Suppressing information is a form of procrastination because eventually everything gets out – often shortly before Election Day. And hoping to postpone it past Election Day is not only dishonest, but strategically stupid. After all, how legislatively effective is a president going to be if he or she gets elected but enters office under a cloud of public distrust and resentment? Of course, centrists are not intent on passing any sort of progressive agenda, so I suppose that scenario is actually ideal for them.

The takeaway across all these reasons is that surprises are bad - hence why early vetting is vital and the sooner the better. But there is also a fourth important reason which I have already alluded to a few times: 

Democracy is good.

Criticism is the engine of politics and participatory democracy. Without it, nothing gets fixed. Almost nothing happens without immense public pressure. Yet centrists are temperamentally allergic to any criticism and agitation - both inside the party and out. Remember their bipartisanship fetish and their aversion to protesters making their conservative colleagues uncomfortable in restaurants. And both Joe Biden and Beto O’Rourke boosted Republicans during the midterms, thereby undermining the Blue Wave.

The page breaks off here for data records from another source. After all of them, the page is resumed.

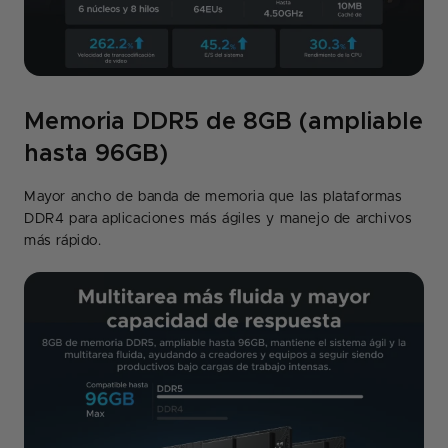
Memoria DDR5 de 8GB (ampliable
hasta 96GB)
Mayor ancho de banda de memoria que las plataformas
DDR4 para aplicaciones más ágiles y manejo de archivos
más rápido.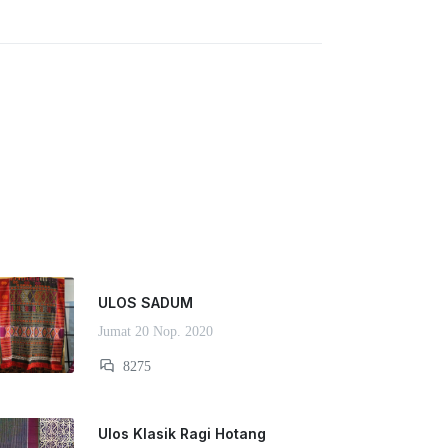
ULOS SADUM
Jumat 20 Nop. 2020
8275
Ulos Klasik Ragi Hotang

Yes, primary-ing incumbents is a direct threat to the chummy establishment power, but they would still disapprove even if it weren't. Whether they are corrupt or not, they just don’t get democracy.

In my book, I write a lot about how conservatives are anti-democratic. Well, so are covert conservatives. Primaries are democratic safeguards. They are performance reviews by the party's rank and file just as general elections are ones by the general public. So, of course well-heeled Hamilton fans are going to oppose primary-ing establishment Democratic incumbents - especially when part and parcel of that process is unflattering intra-party criticism. It all ties together quite tightly.

Election Day is over a year and a half away. Air everything out now for maximum advantage. Revelations are inevitable: We cannot possibly prevent them.

But the longer we postpone them, the worse things will be.